Reaching the other side, Crimpshaw hailed a slightly built man walking by in a boxy checked coat and tan slacks.
“Hey, Chet,” Crimpshaw waved.
“Hey yourself you dusky Joe Hill.” The other man laughed and the two shook hands.
“Say, man, this good lookin’ gal is a writer too.” Crimpshaw briefly touched Yates on the upper arm. “Alma, you don’t mind if I call you that do you?”
“That’s fine, Mr. Crimpshaw.”
“Hell, I ain’t that used up, am I?”
Yates smiled. “I guess not, Virgil.”
The one he’d called Chet scratched a fingernail behind an ear.
“Anyway, This here is Chester Himes, a sho nuff book writer, Alma,” Crimpshaw said.
“Great pleasure to meet you,” Yates replied. “I can’t say I agree with everything you wrote in the Lonely Crusade, but that was a fine book.”
Himes let his eyes get wide. “Uh-oh, an educated woman, Virgil, you better be careful.”
Crimpshaw’s mustache twitched mischievously, and he said, “She’s a reporter for the Pittsburgh Courier. Alma’s being sent around the country to do articles about the colored war effort.”
“The only effort I’m expending is in lifting whisky sours,” Himes quipped.
Crimpshaw said, “Sure sorry to hear about what happened at Warner Brothers out there in California.”
“What happened?” Yates asked.
“Jack Warner don’t won’t no niggers writing his movies.” Himes said it off-handedly, but Yates could see the disappointment briefly cloud his face. “Well, I ain’t no fan of George Raft anyway.”
“Where you staying?” Crimpshaw asked.
“At the McFadden on St. Nick.” Himes patted a coat pocket as two big men in long topcoats and sweat mottled hats stalked along the street. One of them was on a par with Crimpshaw’s size, and his wide feet clad in brogans slapped the pavement with ferocity. His companion was even taller, and on top of his head rode a black slouch brim of undetermined age. He kept his head down and Yates caught a glimpse of scarring on one side of his brooding Masai features.

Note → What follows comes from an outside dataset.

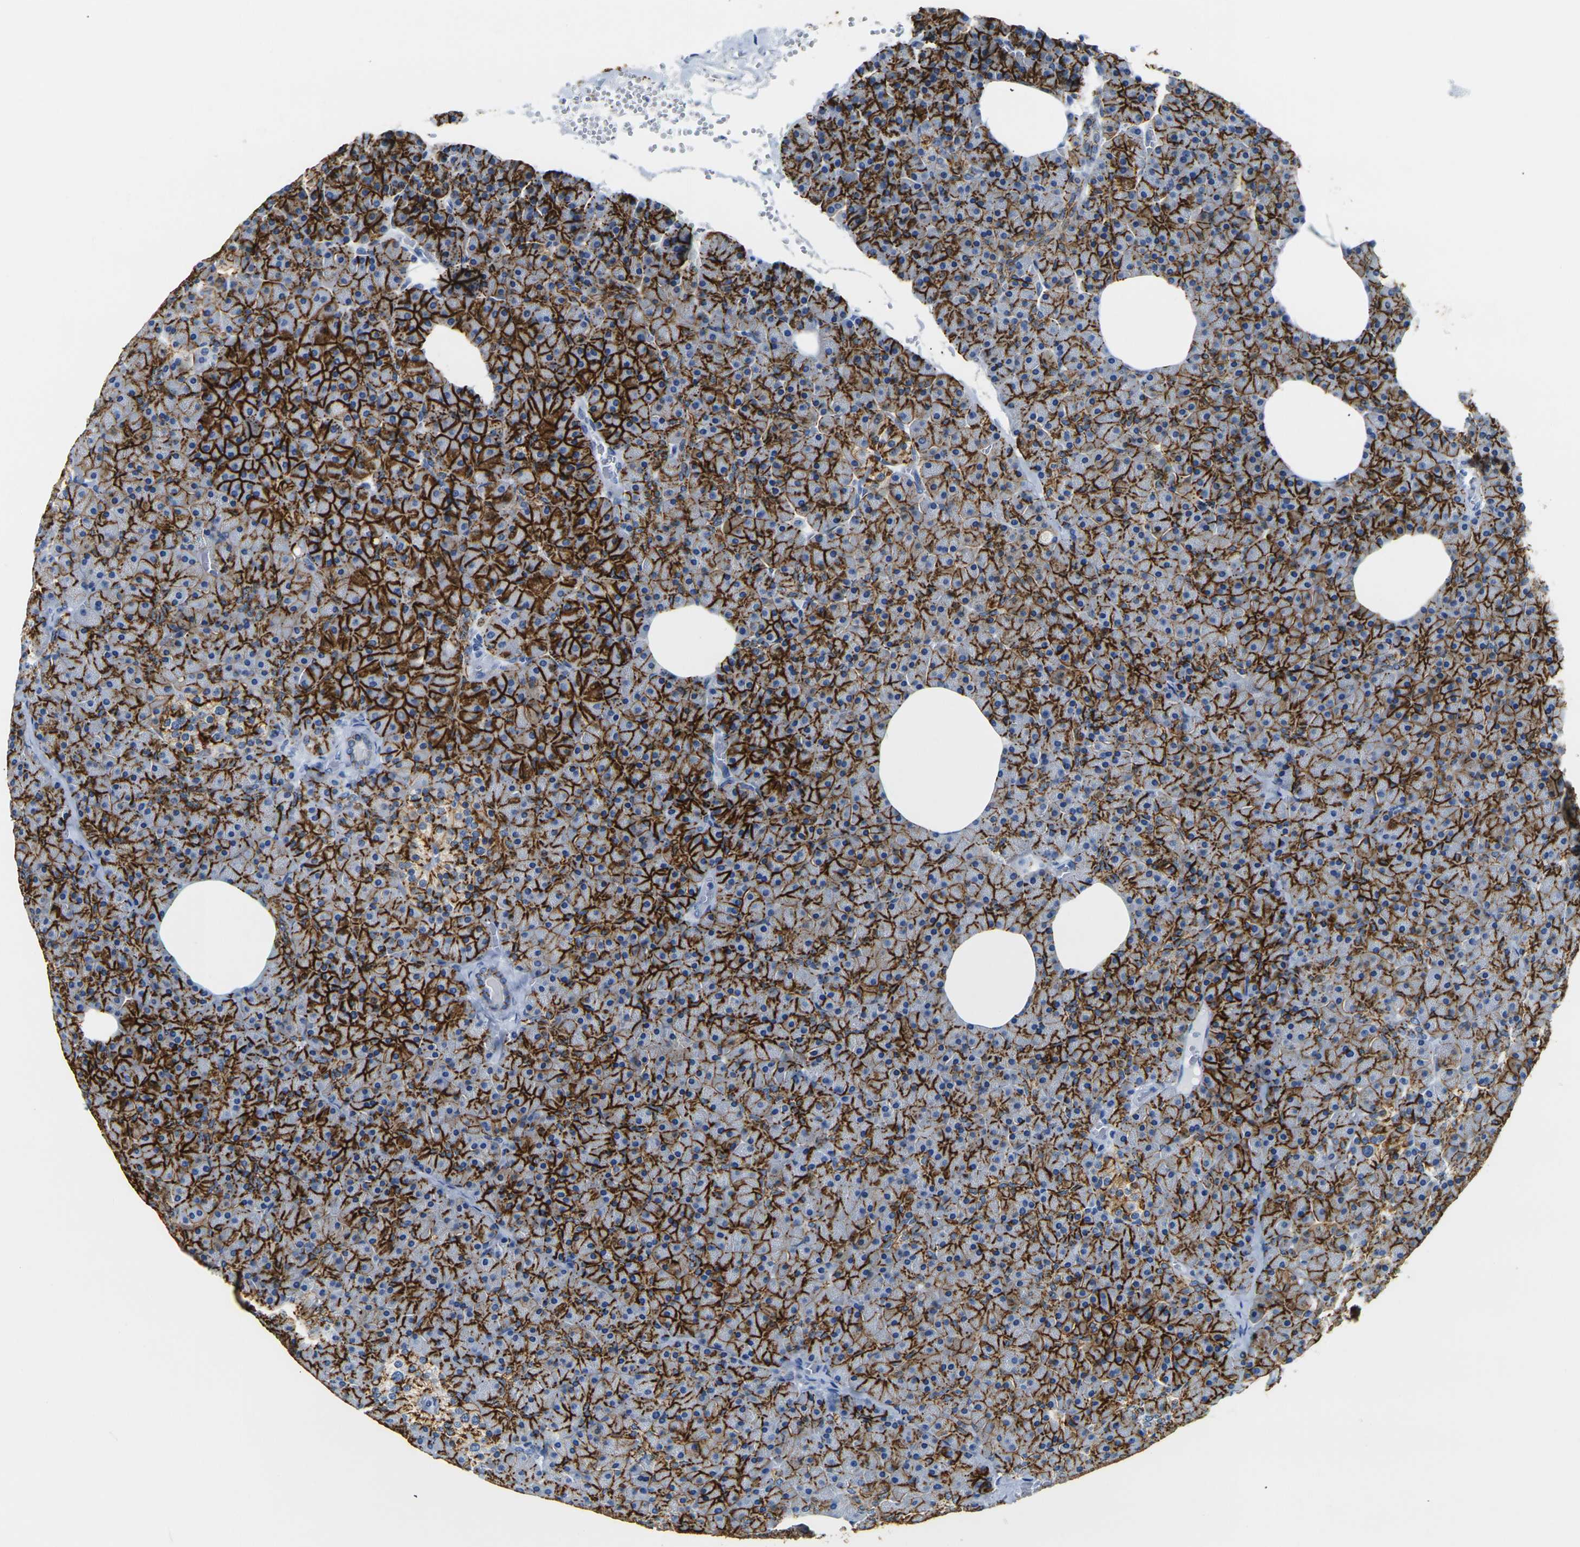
{"staining": {"intensity": "strong", "quantity": ">75%", "location": "cytoplasmic/membranous"}, "tissue": "pancreas", "cell_type": "Exocrine glandular cells", "image_type": "normal", "snomed": [{"axis": "morphology", "description": "Normal tissue, NOS"}, {"axis": "topography", "description": "Pancreas"}], "caption": "DAB (3,3'-diaminobenzidine) immunohistochemical staining of normal human pancreas exhibits strong cytoplasmic/membranous protein positivity in approximately >75% of exocrine glandular cells. Immunohistochemistry stains the protein in brown and the nuclei are stained blue.", "gene": "CLDN7", "patient": {"sex": "female", "age": 35}}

The stouter one touched the crown of his fedora as he neared the woman. The two traipsed on with purpose. Himes had dug out a Lucky Strike pack and shook a cigarette loose for his friend. The union man declined and Himes lit one without duplicating the gesture to Yates.
“Look like a couple of hog farmers in their Sunday-go-to-meetins,’” the book writer muttered. Himes watched the two ramblers stride down the street, Harlemites stepping around them as they passed.
“I’ll get you on the blower in a day or two and we’ll go over to Sylvia’s and swap lies about the old days, man.”
“Lies are all we have, Vigil.” Himes said, the cigarette tucked in the corner of his sardonic mouth. He also ambled away and the man and woman entered Byrd’s Grill and Domino Emporium.
The melodic shuffling of the domino tiles on wood rubbed shiny greeted their ears as they crossed the threshold. Set parallel to the twin picture windows on either side of the door overlooking the avenue were domino players engrossed in their games. Mostly they were older men, their backs stooped from decades of chopping cotton and hauling slabs of ice way before they journeyed north.